Red light for Anderson localization

TL;DR

This paper reviews the challenges and controversies in observing Anderson localization of light in three-dimensional disordered media, highlighting experimental difficulties and proposing alternative approaches to achieve localization.

Contribution

It critically examines past experimental claims, discusses reasons for difficulties, and suggests new strategies involving structured scatterers and cold atoms to observe Anderson localization.

Findings

Previous experiments often misinterpreted fluorescence as localization.

Experimental observation of 3D Anderson localization remains elusive due to material and near-field effects.

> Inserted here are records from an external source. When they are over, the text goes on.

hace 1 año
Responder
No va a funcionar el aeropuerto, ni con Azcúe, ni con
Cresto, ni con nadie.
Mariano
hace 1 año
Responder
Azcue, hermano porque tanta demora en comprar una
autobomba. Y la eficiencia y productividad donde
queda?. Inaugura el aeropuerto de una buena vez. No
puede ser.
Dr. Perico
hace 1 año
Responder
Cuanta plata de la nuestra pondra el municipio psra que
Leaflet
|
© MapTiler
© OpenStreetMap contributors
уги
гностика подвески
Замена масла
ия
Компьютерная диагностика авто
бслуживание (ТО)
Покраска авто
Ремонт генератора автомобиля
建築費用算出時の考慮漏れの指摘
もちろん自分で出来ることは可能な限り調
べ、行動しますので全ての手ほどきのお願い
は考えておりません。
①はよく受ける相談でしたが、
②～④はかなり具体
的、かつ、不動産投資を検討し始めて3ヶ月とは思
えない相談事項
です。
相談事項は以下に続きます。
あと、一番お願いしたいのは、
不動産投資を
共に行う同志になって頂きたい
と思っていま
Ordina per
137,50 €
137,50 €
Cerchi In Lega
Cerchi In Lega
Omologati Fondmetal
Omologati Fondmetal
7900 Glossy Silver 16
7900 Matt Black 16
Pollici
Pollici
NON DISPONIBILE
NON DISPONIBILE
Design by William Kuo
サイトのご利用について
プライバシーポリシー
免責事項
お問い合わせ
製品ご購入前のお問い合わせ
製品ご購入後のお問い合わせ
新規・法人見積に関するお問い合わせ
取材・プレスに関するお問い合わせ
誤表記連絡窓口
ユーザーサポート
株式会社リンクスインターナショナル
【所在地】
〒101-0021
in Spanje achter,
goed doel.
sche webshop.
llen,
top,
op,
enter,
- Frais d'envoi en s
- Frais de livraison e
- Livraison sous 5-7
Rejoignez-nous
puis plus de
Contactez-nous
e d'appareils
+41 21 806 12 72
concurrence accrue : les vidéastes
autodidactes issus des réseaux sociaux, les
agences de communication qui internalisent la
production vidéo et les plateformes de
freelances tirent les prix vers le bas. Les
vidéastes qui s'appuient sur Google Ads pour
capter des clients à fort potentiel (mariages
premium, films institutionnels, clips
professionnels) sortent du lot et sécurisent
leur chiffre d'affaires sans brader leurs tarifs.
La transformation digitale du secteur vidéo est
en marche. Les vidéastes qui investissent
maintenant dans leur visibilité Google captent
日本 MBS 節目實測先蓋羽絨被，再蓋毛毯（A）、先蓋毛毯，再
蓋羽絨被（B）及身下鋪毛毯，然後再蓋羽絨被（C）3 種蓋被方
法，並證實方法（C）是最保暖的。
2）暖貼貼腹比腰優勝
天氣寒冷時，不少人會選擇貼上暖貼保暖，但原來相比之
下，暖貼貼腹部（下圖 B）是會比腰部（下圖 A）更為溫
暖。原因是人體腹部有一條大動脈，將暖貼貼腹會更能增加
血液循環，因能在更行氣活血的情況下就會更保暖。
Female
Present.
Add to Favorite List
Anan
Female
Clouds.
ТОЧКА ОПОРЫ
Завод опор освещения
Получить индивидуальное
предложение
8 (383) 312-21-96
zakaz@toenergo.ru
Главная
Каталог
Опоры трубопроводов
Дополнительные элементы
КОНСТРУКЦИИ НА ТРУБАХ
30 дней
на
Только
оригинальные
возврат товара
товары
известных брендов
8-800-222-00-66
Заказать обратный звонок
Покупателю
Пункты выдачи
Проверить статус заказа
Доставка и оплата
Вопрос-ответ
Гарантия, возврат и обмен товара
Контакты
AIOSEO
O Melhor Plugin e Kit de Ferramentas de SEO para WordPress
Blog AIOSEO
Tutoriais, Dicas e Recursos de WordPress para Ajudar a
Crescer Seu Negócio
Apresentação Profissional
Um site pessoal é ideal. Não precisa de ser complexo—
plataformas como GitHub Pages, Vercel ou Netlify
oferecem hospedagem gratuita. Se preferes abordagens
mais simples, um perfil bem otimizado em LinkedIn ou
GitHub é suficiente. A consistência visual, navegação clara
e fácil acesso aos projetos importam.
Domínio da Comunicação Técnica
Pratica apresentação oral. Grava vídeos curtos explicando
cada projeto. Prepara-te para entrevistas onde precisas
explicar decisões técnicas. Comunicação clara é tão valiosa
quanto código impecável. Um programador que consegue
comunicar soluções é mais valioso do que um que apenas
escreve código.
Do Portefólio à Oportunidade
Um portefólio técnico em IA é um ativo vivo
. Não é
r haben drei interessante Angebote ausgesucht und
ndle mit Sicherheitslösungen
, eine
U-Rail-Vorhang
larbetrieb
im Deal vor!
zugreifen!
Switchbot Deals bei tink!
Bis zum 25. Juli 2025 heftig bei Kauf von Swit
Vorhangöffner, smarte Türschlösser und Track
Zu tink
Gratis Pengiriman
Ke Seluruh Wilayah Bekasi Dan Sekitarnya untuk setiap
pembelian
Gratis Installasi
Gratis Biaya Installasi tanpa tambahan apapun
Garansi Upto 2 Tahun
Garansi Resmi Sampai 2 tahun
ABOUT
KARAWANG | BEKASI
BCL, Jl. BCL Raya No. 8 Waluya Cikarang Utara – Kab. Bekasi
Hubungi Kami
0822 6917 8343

Proposed methods include using partially ordered materials and cold atom clouds.

Abstract

During the last 30 years, the search for Anderson localization of light in three-dimensional (3D) disordered samples yielded a number of experimental observations that were first considered successful, then disputed by opponents, and later refuted by their authors. This includes recent results for light in TiO_2 powders that T. Sperling et al. now show to be due to fluorescence and not to Anderson localization (New J. Phys. 18 (2016) 013039). The difficulty of observing Anderson localization of light in 3D may be due to a number of factors: insufficient optical contrast between the components of the disordered material, near-field effects, etc. The way to overcome these difficulties may consist in using partially ordered materials, complex structured scatterers, or clouds of cold atoms in magnetic fields.